Solve the normal equation below to obtain the slope \(a\) for the least-squares best-fitting line.

\[a = \frac{m {\sum x_i y_i} - {\sum x_i}{\sum y_i}}{m {\sum x^2_i} - ({\sum x_i})^2}\]

\(m = \text{number of data points}\)

m <- nrow(data)

numerator <-  m * sum(data$height_cubed*data$weight) - sum(data$height_cubed)*sum(data$weight)  

denominator <- m * sum(data$height_cubed^2) - sum(data$height_cubed)^2

(a <- numerator/denominator)
## [1] 0.0003467044

The slope \(a = 0.0003467\)

Solve the normal equation below to obtain y-intercept \(b\) for the least-squares best-fitting line.

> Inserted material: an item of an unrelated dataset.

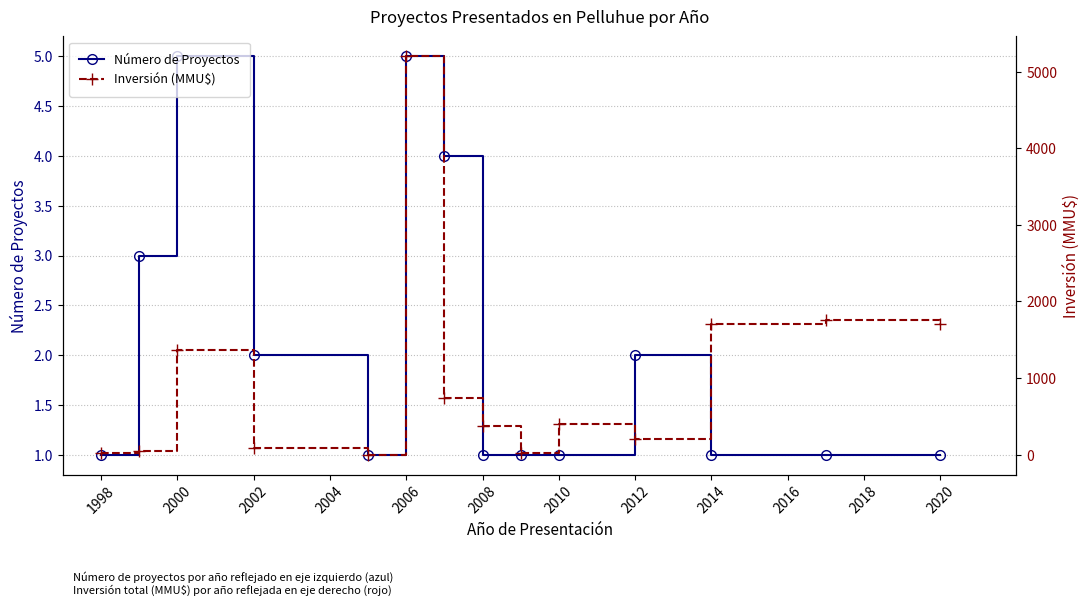

Between 2006 and 2016, which is larger?

2006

\[b = \frac { \sum x^2_i \sum y_i - \sum x_i y_i \sum x_i } {m {\sum x^2_i} - ({\sum x_i})^2} \]

m <- nrow(data)

numerator <- (sum(data$height_cubed^2)*sum(data$weight)) - (sum(data$height_cubed*data$weight)*sum(data$height_cubed))

denominator <- m * sum(data$height_cubed^2) - sum(data$height_cubed)^2

(b <- numerator/denominator)
## [1] 59.4584

The y-intercept \(b = 59.4583969\)

Calcuate \(SSE\) or error sum of squares

(SSE <-   sum((data$weight - (a * data$height_cubed + b))^2))
## [1] 39.86196

Calcuate \(SST\) or total corrected sum of squares

(SST <- sum((data$weight - mean(data$weight))^2))
## [1] 20338.95

Calcuate \(SSR\) or regression sum of squares

\[ SSR = SST = SSE \]

(SSR <- SST - SSE)
## [1] 20299.09

\(R^2\) Coefficient of determination which is a measure of fit for the regresssion line

\[R^2 = 1 - \frac{SSE}{SST}\]

R2 <- 1 - (SSE/SST)

\(R^2 = 0.9980401\)

Results

Model 2 SSE SSR SST \(R^2\)
weight = 0.0003467044 * height^3 + 59.4584 39.8619613 20299.0904197 20338.952381 0.9980401

Residual Plot

data$model2_weight <- a * data$height^3 + b
data$model2_residuals <- data$weight - data$model2_weight 

ggplot(data, aes(height)) + geom_point(aes(y = model2_residuals)) + labs(x = "Height", y = "Residuals")

Plot the actual vs. modeled data

Looking at the results of model 2 using height cubed, this model appears to provide a better fit to the data than model 1. Model 2 results in a slightly better \(R^2\) value plus the residual plot appears to be more random than model 1’s residual plot.